Workforce diversity key to plugging the IT skills gap

An (ISC)2 study of employees in 1,000 organizations in the U.K. and 250 in the Netherlands reveals that workplace diversity in IT and security has become a key operational concern, as organizations broaden their efforts to encourage diversity and inclusivity amid the impact of the sector’s skills shortage on IT and cybersecurity recruitment and staff retention.

plugging the IT skills gap

Talent acquisition and retention is the leading operational reason that companies have been ramping up their diversity initiatives, according to (32%) of respondents. Meanwhile, nearly one in three (29%) added that diversity is important to their organization because the workforce should represent the demographics in society.

The study, which looked at the diversity of age, gender, ethnicity and origin, revealed that nearly three quarters of organizations surveyed (74%) instituted a stated diversity value or program in the last 2-5 years. On top of this, a further 16% have followed suit in the last 12 months.

“Workplace diversity encompasses multiple factors including gender, ethnicity, age, origin and much more. While it is important to spotlight changes and improvements in individual areas such as gender diversity, the wider diversity make-up of the IT department, cybersecurity teams and the organization as a whole can speak volumes about the realities of inclusiveness, forward-thinking and openness to new ideas and approaches in the workplace,” said Deshini Newman, Managing Director EMEA at (ISC)2.
--------
§ Directive 1
Echo the records from the line containing "Savunma Sanayii Teknolojileri" through the line containing "BASKET LANDES SE QUALIFIE EN", inclusive, and leave the pictures out.
The text and the records have no connection to each other.

[Collected data]
--------
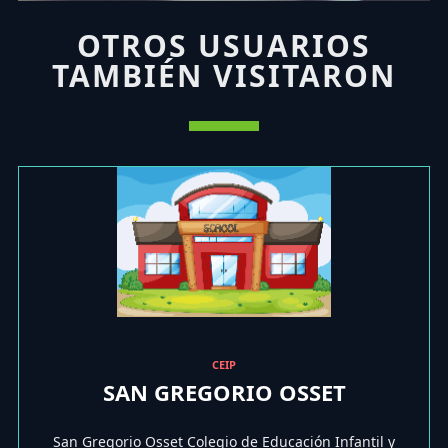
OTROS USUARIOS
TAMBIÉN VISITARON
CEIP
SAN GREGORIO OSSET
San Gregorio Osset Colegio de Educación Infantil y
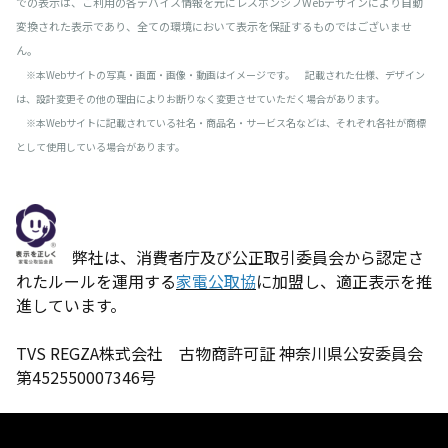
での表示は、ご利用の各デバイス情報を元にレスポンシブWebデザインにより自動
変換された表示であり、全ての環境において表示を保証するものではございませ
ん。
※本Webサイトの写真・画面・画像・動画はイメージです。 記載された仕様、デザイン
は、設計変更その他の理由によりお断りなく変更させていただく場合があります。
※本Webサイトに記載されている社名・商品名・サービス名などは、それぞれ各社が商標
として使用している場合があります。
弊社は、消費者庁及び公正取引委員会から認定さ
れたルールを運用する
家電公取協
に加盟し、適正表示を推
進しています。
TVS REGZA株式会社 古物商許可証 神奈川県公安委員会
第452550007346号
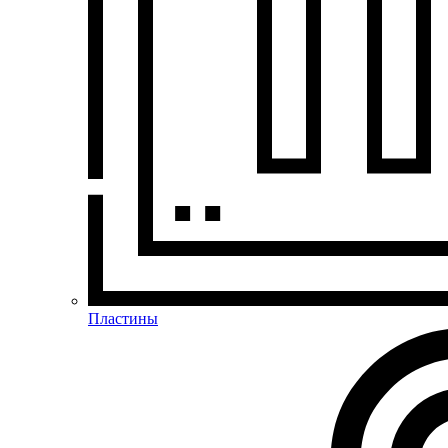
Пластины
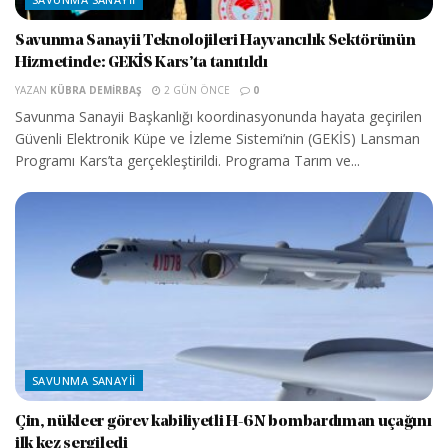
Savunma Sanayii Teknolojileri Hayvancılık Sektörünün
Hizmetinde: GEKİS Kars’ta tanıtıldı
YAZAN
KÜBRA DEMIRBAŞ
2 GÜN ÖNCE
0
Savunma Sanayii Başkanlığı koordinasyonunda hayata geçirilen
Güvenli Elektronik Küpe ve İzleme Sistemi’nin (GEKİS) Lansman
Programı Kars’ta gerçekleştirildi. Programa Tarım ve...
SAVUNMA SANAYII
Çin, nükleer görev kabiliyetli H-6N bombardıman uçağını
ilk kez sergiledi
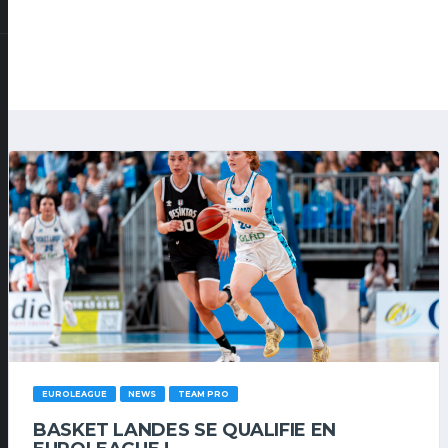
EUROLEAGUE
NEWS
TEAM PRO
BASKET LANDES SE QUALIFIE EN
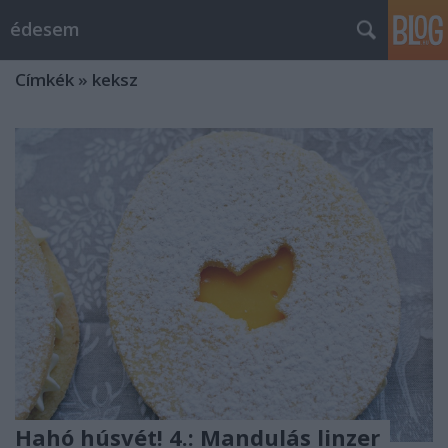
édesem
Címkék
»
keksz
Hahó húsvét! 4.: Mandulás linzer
--------
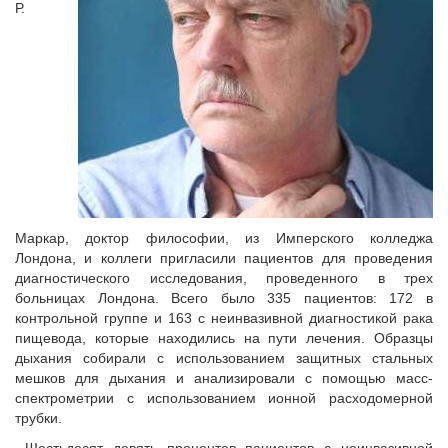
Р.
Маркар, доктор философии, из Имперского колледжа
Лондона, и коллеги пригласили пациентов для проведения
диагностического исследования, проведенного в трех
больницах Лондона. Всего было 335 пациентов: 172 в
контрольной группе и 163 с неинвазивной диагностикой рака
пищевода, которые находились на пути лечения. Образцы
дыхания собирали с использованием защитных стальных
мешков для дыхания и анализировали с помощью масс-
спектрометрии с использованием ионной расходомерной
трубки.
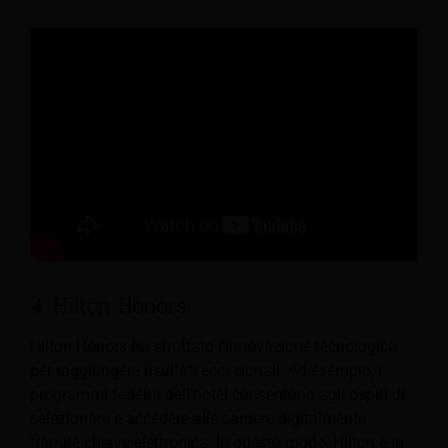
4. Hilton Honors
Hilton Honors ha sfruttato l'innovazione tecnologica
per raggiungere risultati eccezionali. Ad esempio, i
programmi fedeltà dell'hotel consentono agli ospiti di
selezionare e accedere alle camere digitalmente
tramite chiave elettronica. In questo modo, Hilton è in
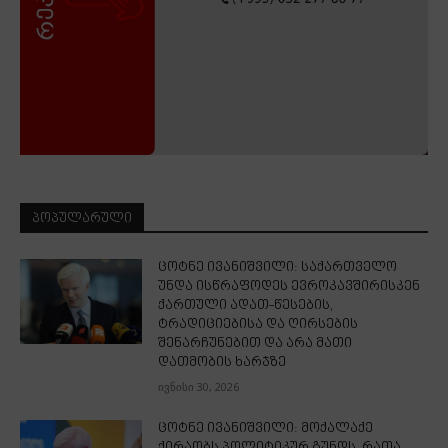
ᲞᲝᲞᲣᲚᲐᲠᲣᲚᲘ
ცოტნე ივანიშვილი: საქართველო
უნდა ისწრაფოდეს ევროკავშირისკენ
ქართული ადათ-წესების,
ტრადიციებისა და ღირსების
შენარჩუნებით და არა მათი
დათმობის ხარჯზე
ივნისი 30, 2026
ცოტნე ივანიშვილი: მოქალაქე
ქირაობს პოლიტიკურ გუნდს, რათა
--------
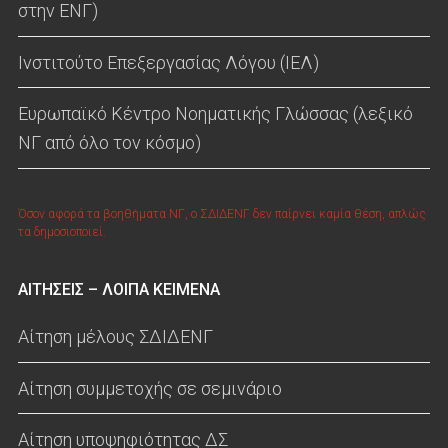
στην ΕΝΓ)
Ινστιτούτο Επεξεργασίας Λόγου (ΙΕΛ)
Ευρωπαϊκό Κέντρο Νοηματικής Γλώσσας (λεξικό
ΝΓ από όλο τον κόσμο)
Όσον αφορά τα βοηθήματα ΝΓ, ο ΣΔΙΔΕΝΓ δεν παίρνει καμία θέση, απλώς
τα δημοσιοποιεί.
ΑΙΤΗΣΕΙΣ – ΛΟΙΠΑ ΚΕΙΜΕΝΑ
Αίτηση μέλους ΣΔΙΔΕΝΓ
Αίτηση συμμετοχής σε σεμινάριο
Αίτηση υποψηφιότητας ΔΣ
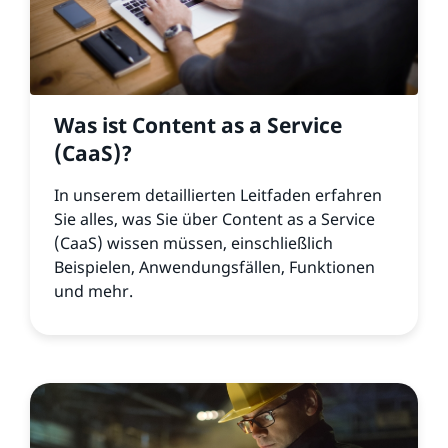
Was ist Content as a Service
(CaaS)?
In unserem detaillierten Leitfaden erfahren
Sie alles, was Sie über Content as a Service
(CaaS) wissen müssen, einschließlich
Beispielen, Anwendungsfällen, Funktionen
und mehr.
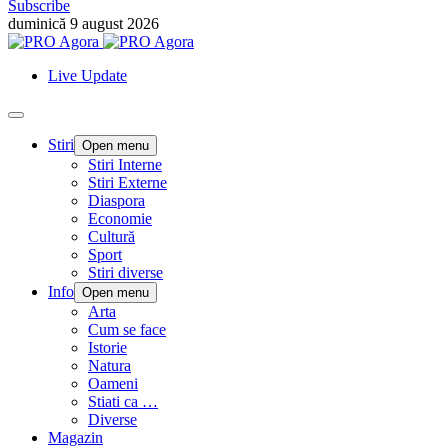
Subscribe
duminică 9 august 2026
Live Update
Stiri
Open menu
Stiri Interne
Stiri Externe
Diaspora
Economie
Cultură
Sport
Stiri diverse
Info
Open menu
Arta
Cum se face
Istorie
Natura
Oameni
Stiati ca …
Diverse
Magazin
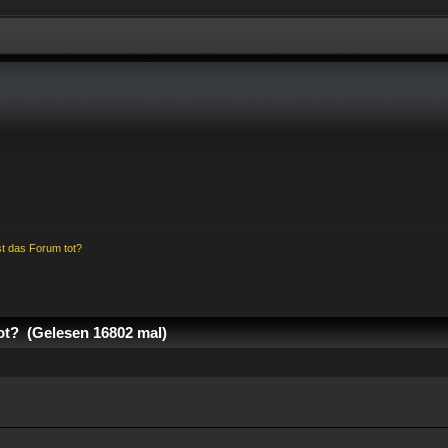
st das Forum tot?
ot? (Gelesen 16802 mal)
--------
§ Directive 2
Answer these from the text on workforce diversity:
(a) How many organizations in the Netherlands were part of the study?
(b) What percentage of respondents gave talent acquisition and retention as the leading operational reason for diversity initiatives?
(c) What further share of organizations set up a stated diversity value or program in the last 12 months?

§ Response box 1
Savunma Sanayii Teknolojileri Hayvancılık Sektörünün
Hizmetinde: GEKİS Kars’ta tanıtıldı
YAZAN
KÜBRA DEMIRBAŞ
2 GÜN ÖNCE
0
Savunma Sanayii Başkanlığı koordinasyonunda hayata geçirilen
Güvenli Elektronik Küpe ve İzleme Sistemi’nin (GEKİS) Lansman
Programı Kars’ta gerçekleştirildi. Programa Tarım ve...
SAVUNMA SANAYII
Çin, nükleer görev kabiliyetli H-6N bombardıman uçağını
ilk kez sergiledi
EUROLEAGUE
NEWS
TEAM PRO
BASKET LANDES SE QUALIFIE EN

§ Response box 2
(a) 250
(b) 32%
(c) 16%